Trading Outlook (Next 1–2 Weeks)
- Chinese FOB small green lentils (Beijing): Sideways to slightly firmer, with organic premiums supported by niche demand and limited local supply, but capped by soft global benchmarks.
- Canadian FOB lentils: Mild downside bias as export competition from Australia and steady stocks encourage sellers to accept slightly lower bids to move volumes.
- Import parity into China: Likely to remain attractive versus domestic alternatives, supporting continued buying on dips rather than at‑market chasing.
Strategy Tips for Market Participants
- Chinese buyers: Consider layering purchases over the next 1–2 weeks rather than front‑loading, using any further softening in Canadian or Australian offers to lock in medium‑term cover.
- Exporters to China: Maintain competitive pricing versus other protein sources and ensure compliance with new food import rules to avoid clearance delays from June onward.
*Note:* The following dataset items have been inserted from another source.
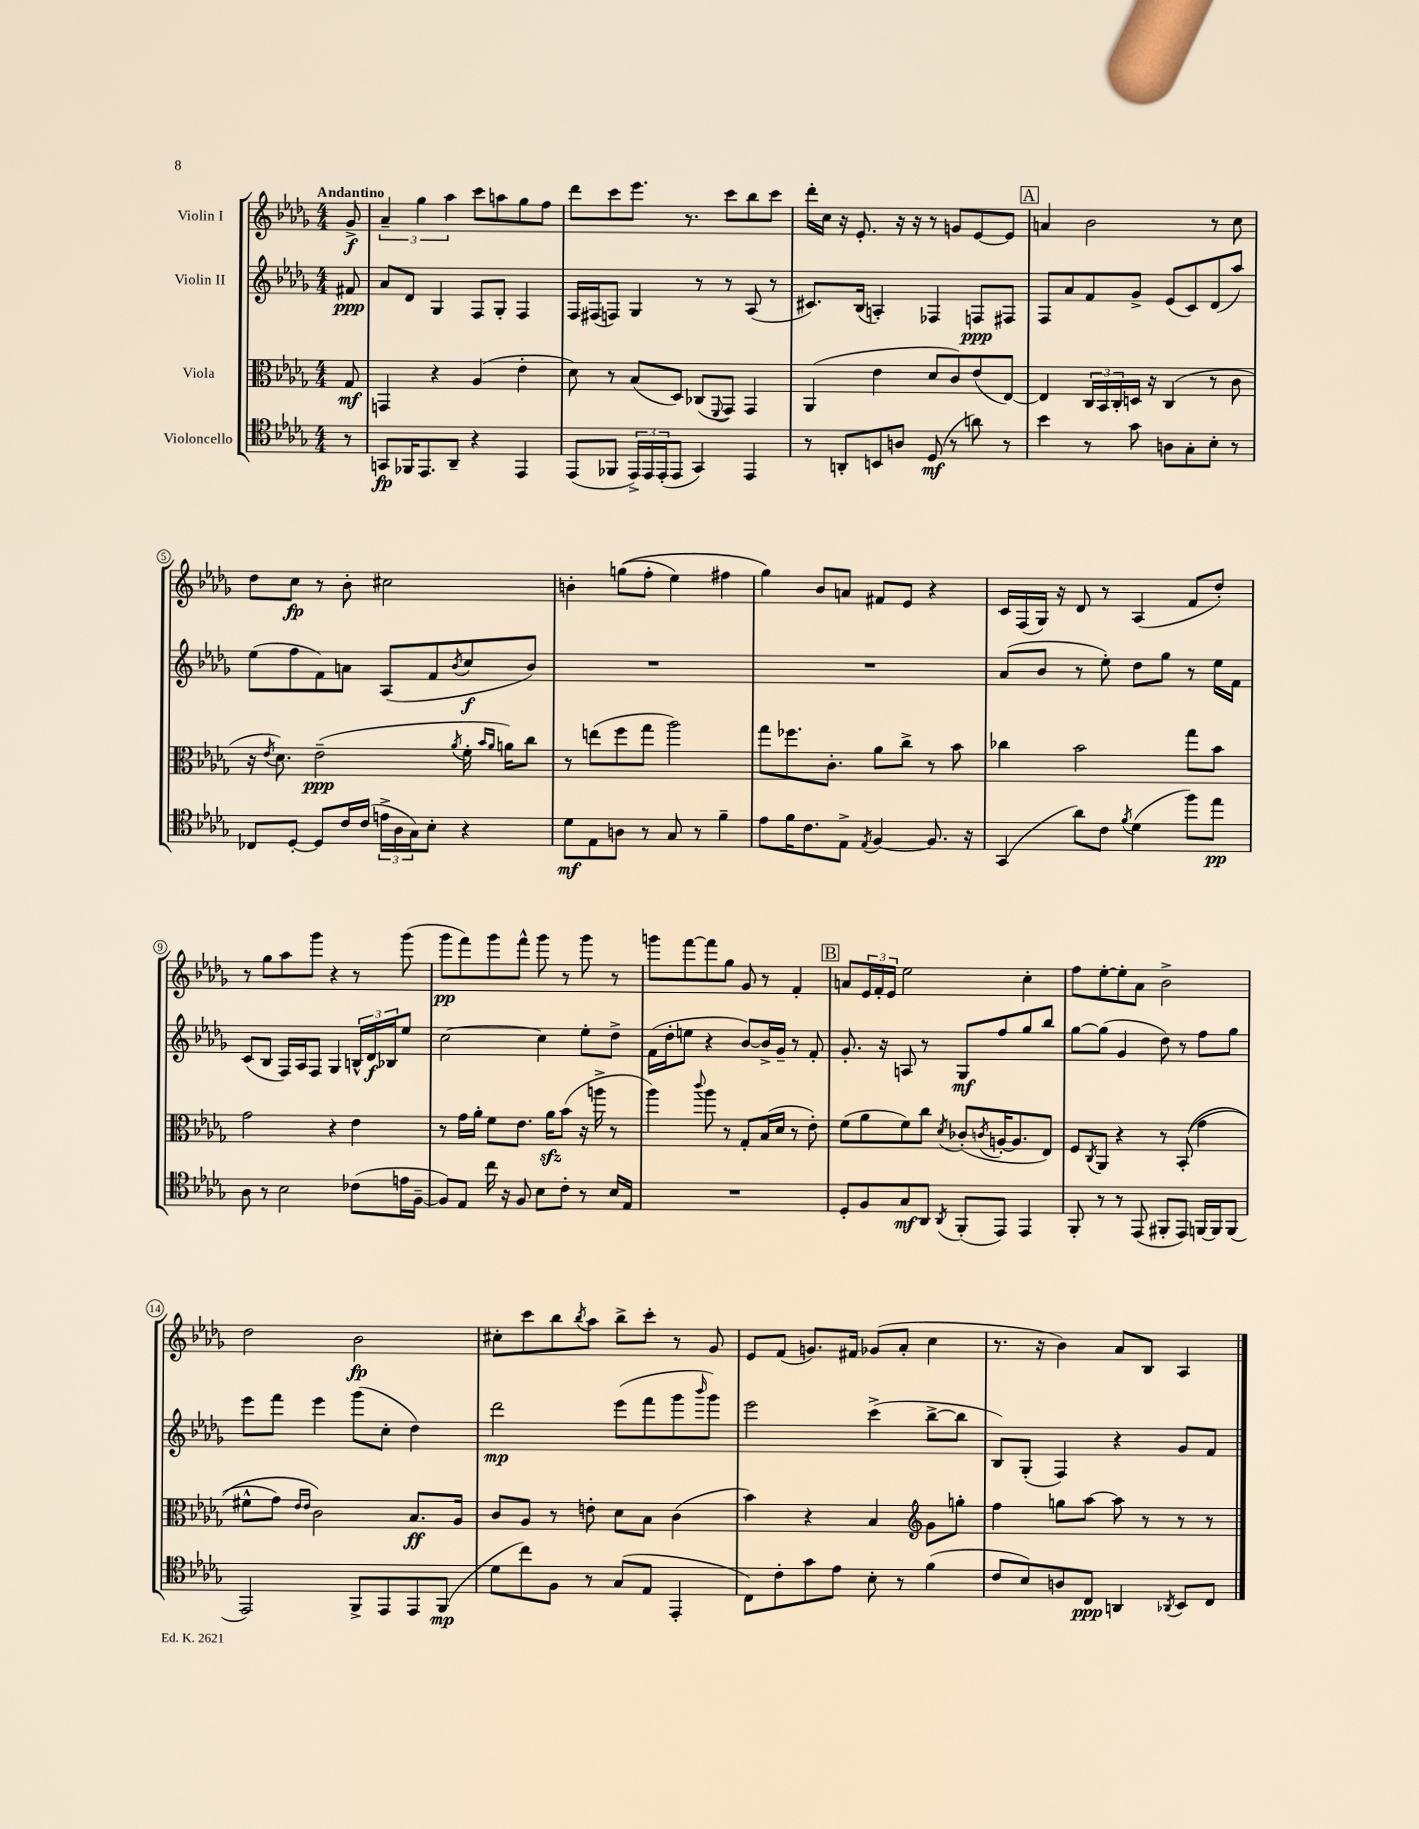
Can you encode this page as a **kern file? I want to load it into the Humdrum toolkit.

**kern	**dynam	**kern	**dynam	**kern	**dynam	**kern	**dynam
*part4	*part4	*part3	*part3	*part2	*part2	*part1	*part1
*staff4	*staff4	*staff3	*staff3	*staff2	*staff2	*staff1	*staff1
*I"Violoncello	*	*I"Viola	*	*I"Violin II	*	*I"Violin I	*
*clefC4	*	*clefC3	*	*clefG2	*	*clefG2	*
*k[b-e-a-d-g-]	*	*k[b-e-a-d-g-]	*	*k[b-e-a-d-g-]	*	*k[b-e-a-d-g-]	*
*M4/4	*	*M4/4	*	*M4/4	*	*M4/4	*
=	=	=	=	=	=	=	=
!	!	!	!	!	!	!LO:TX:a:B:t=Andantino	!
8r	.	8G-/	mf	8f#X/	ppp	8g-^/	f
=1	=1	=1	=1	=1	=1	=1	=1
8GGn/L	fp	4GGn/	.	8a-/L	.	6a-~/	.
16FF-X/K	.	.	.	8d-/J	.	.	.
.	.	.	.	.	.	6gg-\	.
8.EE-/	.	.	.	.	.	.	.
.	.	4r	.	4G-/	.	.	.
.	.	.	.	.	.	6aa-\	.
8AA-~/J	.	.	.	.	.	.	.
4r	.	(4A-/	.	8F/L	.	8ccc\L	.
.	.	.	.	8G-'/J	.	8aan\	.
4EE-/	.	4e-'\	.	4F/	.	8gg-\	.
.	.	.	.	.	.	8ff\J	.
=2	=2	=2	=2	=2	=2	=2	=2
(8EE-/L	.	8d-\)	.	16F/LL	.	8ddd-\L	.
.	.	.	.	(16F#X/J	.	.	.
8FF-X/J	.	8r	.	8Fn/J)	.	8ccc\	.
24EE-^/LL)	.	(8B-/L	.	4G-/	.	8.eee-\J	.
24EE-/	.	.	.	.	.	.	.
(24EE-'/J	.	.	.	.	.	.	.
8EE-/J	.	8D-/J)	.	.	.	.	.
.	.	.	.	.	.	8.r	.
4GG-/)	.	(8C-X/L	.	8r	.	.	.
.	.	8qqFF/	.	.	.	.	.
.	.	8GG-/J)	.	8r	.	8ccc\L	.
4EE-/	.	4GG-/	.	(8A-/	.	8bb-\	.
.	.	.	.	8r	.	8ccc\J	.
=3	=3	=3	=3	=3	=3	=3	=3
8r	.	(4AA-/	.	8.c#X/L)	.	16ddd-'\LL	.
.	.	.	.	.	.	16cc\JJ	.
8AAn'/L	.	.	.	.	.	16r	.
.	.	.	.	(16B-/Jk	.	8.e-'/	.
8BBn/	.	4e-\	.	4An'/)	.	.	.
8An/J	.	.	.	.	.	16r	.
.	.	.	.	.	.	16r	.
(8D-/	mf	8d-/L	.	4F-X/	.	8r	.
8r	.	8c/)	.	.	.	8gn/L	.
8an\)	.	(8e-/	.	8Fn/L	ppp	[8e-/	.
8r	.	[8E-/J)	.	8F#X/J	.	8e-/J]	.
!!LO:REH:place=s1:t=A
=4	=4	=4	=4	=4	=4	=4	=4
4b-\	.	4E-/]	.	8F/L	.	4an/	.
.	.	.	.	8a-/	.	.	.
8r	.	24C/LL	.	8f/	.	2b-\	.
.	.	24BB-/	.	.	.	.	.
.	.	24C'/	.	.	.	.	.
8g-\	.	16Dn/JJ	.	8g-^/J	.	.	.
.	.	16r	.	.	.	.	.
8An\L	.	(4C/	.	(8e-/L	.	.	.
8G-'\	.	.	.	8c/)	.	.	.
8B-'\J	.	8r	.	(8d-/	.	8r	.
8r	.	8c\	.	8aa-/J)	.	8cc\	.
!!LO:LB:g=z
=5	=5	=5	=5	=5	=5	=5	=5
8C-X/L	.	16r	.	(8ee-\L	.	8dd-\L	.
.	.	8qe-/	.	.	.	.	.
.	.	8.d-\)	.	.	.	.	.
[8D-'/J	.	.	.	8ff\	.	8cc\J	fp
8D-/L]	.	(2e-~\	ppp	8f\)	.	8r	.
16c/L	.	.	.	8an\J	.	8b-'\	.
(16c/JJ	.	.	.	.	.	.	.
24en^\LL	.	.	.	(8A-/L	.	2cc#X\	.
24A-\	.	.	.	.	.	.	.
24G-\J)	.	.	.	.	.	.	.
8B-'\J	.	.	.	8f/	.	.	.
.	.	8qa-/	.	8qb-/	.	.	.
4r	.	16f'\	.	8cc/	f	.	.
.	.	16qqb-/LL	.	.	.	.	.
.	.	16qqa-/JJ	.	.	.	.	.
.	.	16an\KL)	.	.	.	.	.
.	.	8cc\J	.	8b-/J)	.	.	.
=6	=6	=6	=6	=6	=6	=6	=6
8d-\L	mf	8r	.	1r	.	4bn'\	.
8E-\	.	(8een\L	.	.	.	.	.
8An\J	.	8ff\	.	.	.	((8ggn\L	.
8r	.	8gg-\J	.	.	.	8ff'\J	.
8G-/	.	2aa-\)	.	.	.	4ee-\)	.
8r	.	.	.	.	.	.	.
4f~\	.	.	.	.	.	4ff#X\	.
=7	=7	=7	=7	=7	=7	=7	=7
8e-\L	.	8gg-\L	.	1r	.	4gg-\)	.
16f\K	.	8.ff-X\	.	.	.	.	.
8.c\	.	.	.	.	.	.	.
.	.	.	.	.	.	8b-/L	.
.	.	8.c'\J	.	.	.	.	.
8E-^\J	.	.	.	.	.	8an/J	.
8qE-/	.	.	.	.	.	.	.
[4F/	.	8a-\L	.	.	.	8f#X/L	.
.	.	8cc^\J	.	.	.	8e-/J	.
8.F/]	.	8r	.	.	.	4r	.
.	.	8b-\	.	.	.	.	.
16r	.	.	.	.	.	.	.
=8	=8	=8	=8	=8	=8	=8	=8
(4GG-/	.	4cc-X\	.	(8a-/L	.	16c/LL	.
.	.	.	.	.	.	(16F/	.
.	.	.	.	8b-/J	.	16G-/JJ)	.
.	.	.	.	.	.	16r	.
8a-\L)	.	2b-\	.	8r	.	8d-/	.
8c\J	.	.	.	8ee-'\)	.	8r	.
8qf/	.	.	.	.	.	.	.
(4d-\	.	.	.	8dd-\L	.	(4A-/	.
.	.	.	.	8gg-\J	.	.	.
8ff\L)	.	8gg-\L	.	8r	.	8f/L	.
8ee-\J	pp	8b-\J	.	16ee-\LL	.	8dd-'/J)	.
.	.	.	.	16f\JJ	.	.	.
!!LO:LB:g=z
=9	=9	=9	=9	=9	=9	=9	=9
8A-\	.	2g-\	.	(8c/L	.	8r	.
8r	.	.	.	8B-/J	.	8gg-\L	.
2B-\	.	.	.	16F/LL)	.	8aa-\	.
.	.	.	.	16A-/J	.	.	.
.	.	.	.	8F/J	.	8ggg-\J	.
.	.	4r	.	4G-/	.	4r	.
(8c-X\L	.	4e-\	.	24Bn^^/LL	.	8r	.
.	.	.	.	24d-/	f	.	.
.	.	.	.	24B-X/J	.	.	.
16en\L	.	.	.	8ee-/J	.	(8ggg-\	.
[16F~\JJ	.	.	.	.	.	.	.
=10	=10	=10	=10	=10	=10	=10	=10
8F/L])	.	8r	.	[2cc\	.	8ggg-\L	pp
8E-/J	.	16g-\LL	.	.	.	8fff\)	.
.	.	16a-'\JJ	.	.	.	.	.
16cc\	.	8f\L	.	.	.	8ggg-\	.
16r	.	.	.	.	.	.	.
8F/	.	8.e-\J	.	.	.	8fff^^\J	.
8B-\L	.	.	.	4cc\]	.	8ggg-\	.
.	.	16a-zz\KL	.	.	.	.	.
8c'\J	.	(8b-\J	.	.	.	8r	.
8r	.	16r	.	8ee-'\L	.	8ggg-\	.
.	.	16aan^\	.	.	.	.	.
16B-/LL	.	8r	.	8dd-^\J	.	8r	.
16E-/JJ	.	.	.	.	.	.	.
=11	=11	=11	=11	=11	=11	=11	=11
1r	.	4aa-\)	.	(16f\LL	.	8gggn\L	.
.	.	.	.	16dd-'\J	.	.	.
.	.	.	.	8een\J	.	[8fff\	.
.	.	8qqccc/	.	.	.	.	.
.	.	8aa-\	.	4r	.	8fff\]	.
.	.	8r	.	.	.	8gg-\J	.
.	.	8G-'/L	.	[8b-/L)	.	8g-/	.
.	.	(16B-/L	.	16b-^/L]	.	8r	.
.	.	16d-/JJ	.	16g-~/JJ	.	.	.
.	.	8r	.	8r	.	4f'/	.
.	.	8e-'\)	.	8f'/	.	.	.
!!LO:REH:place=s1:t=B
=12	=12	=12	=12	=12	=12	=12	=12
8D-'/L	.	(8f\L	.	8.g-'/	.	8an/L	.
8F/	.	8a-\	.	.	.	24e-/L	.
.	.	.	.	.	.	24f'/	.
.	.	.	.	16r	.	.	.
.	.	.	.	.	.	24e-/JJ	.
8G-/	mf	8f\)	.	8An/	.	2ee-\	.
8AA-/J	.	8cc\J	.	8r	.	.	.
8qAA-/	.	8qd-/	.	.	.	.	.
(8FF'/L	.	(8c-X'/L	.	8G-/L	mf	.	.
.	.	8qcn/	.	.	.	.	.
8EE-/J)	.	[16An'/K	.	8ff/	.	.	.
.	.	8.A/]	.	.	.	.	.
4EE-/	.	.	.	8gg-/	.	4cc'\	.
.	.	8E-/J)	.	8bb-/J	.	.	.
=13	=13	=13	=13	=13	=13	=13	=13
8FF'/	.	8F/L	.	[8gg-\L	.	8ff\L	.
.	.	8qC/	.	.	.	.	.
8r	.	8AA-/J	.	(8gg-\J]	.	[8ee-'\	.
8r	.	4r	.	4g-/	.	8ee-'\]	.
(8EE-/	.	.	.	.	.	8a-\J	.
8FF#X'/L	.	8r	.	8dd-\)	.	2b-^\	.
8EE-/J)	.	((8BB-'/	.	8r	.	.	.
[16FFn/LL	.	4g-\	.	8ff\L	.	.	.
16FF/J]	.	.	.	.	.	.	.
(8FF/J	.	.	.	8gg-\J	.	.	.
!!LO:LB:g=z
=14	=14	=14	=14	=14	=14	=14	=14
2EE-/)	.	8f#X^^\L	.	8eee-\L	.	2dd-\	.
.	.	8g-\J)	.	8fff\J	.	.	.
.	.	16qqe-/LL	.	.	.	.	.
.	.	16qqe-/JJ	.	.	.	.	.
.	.	2c\)	.	4eee-\	.	.	.
8FF^/L	.	.	.	(8ggg-\L	.	2b-\	fp
8EE-/	.	.	.	8cc'\J	.	.	.
8EE-/	.	8.B-/L	ff	4dd-\)	.	.	.
(8FF/J	mp	.	.	.	.	.	.
.	.	16A-/Jk	.	.	.	.	.
=15	=15	=15	=15	=15	=15	=15	=15
8d-\L	.	8c/L	.	2ddd-\	mp	8cc#X'\L	.
8cc\)	.	8A-/J	.	.	.	8ccc\	.
8F\J	.	8r	.	.	.	8bb-\	.
.	.	.	.	.	.	8qbb-/	.
8r	.	8en'\	.	.	.	8aa-\J	.
(8G-/L	.	8d-\L	.	(8eee-\L	.	8bb-^\L	.
8E-/J	.	8B-\J	.	8fff\	.	8ccc'\J	.
4EE-'/	.	(4c\	.	8ggg-\	.	8r	.
.	.	.	.	16qqbbb-/	.	.	.
.	.	.	.	8ggg-\J)	.	8g-/	.
=16	=16	=16	=16	=16	=16	=16	=16
8C\L)	.	4b-\)	.	2eee-\	.	8e-/L	.
8c'\	.	.	.	.	.	(8f/J	.
8g-\	.	4r	.	.	.	8.gn/L)	.
8e-\J	.	.	.	.	.	.	.
.	.	.	.	.	.	16f#X/Jk	.
8B-'\	.	4B-/	.	(4ccc^\	.	(8g-X/L	.
8r	.	.	.	.	.	8a-'/J	.
*	*	*clefG2	*	*	*	*	*
(4f\	.	8g-\L	.	[8bb-^\L	.	4cc\	.
.	.	8ggn'\J	.	8bb-\J]	.	.	.
=17	=17	=17	=17	=17	=17	=17	=17
8c/L	.	4ff\	.	8B-/L)	.	8.r	.
8B-/)	.	.	.	(8G-'/J	.	.	.
.	.	.	.	.	.	16r	.
8An/	.	8ggn\L	.	4F/)	.	4b-\)	.
8C/J	ppp	[8aa-\J	.	.	.	.	.
4AAn/	.	8aa-\]	.	4r	.	8a-/L	.
.	.	8r	.	.	.	8B-/J	.
8qAA-X/	.	.	.	.	.	.	.
8BB-/L	.	8r	.	8g-/L	.	4A-/	.
8C/J	.	8r	.	8f/J	.	.	.
==	==	==	==	==	==	==	==
*-	*-	*-	*-	*-	*-	*-	*-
- Traders: Focus on relative value trades (organic vs conventional, green vs red) and arbitrage opportunities between Canadian and Australian origins rather than betting on a large directional move.
3‑Day Price Indication (Direction, Region CN)
- Beijing FOB, small green conventional: Stable to +0.5% over the next three days, with bids and offers holding in a tight range amid balanced spot supply.
- Beijing FOB, small green organic: Slightly firmer (+0.5% to +1%) on steady demand and limited availability but unlikely to break significantly above current premiums.
- Imported lentil CIF parity (reference from Canada/Australia to China): Stable to marginally softer (0 to -0.5%) as international prices remain under pressure from large exportable surpluses.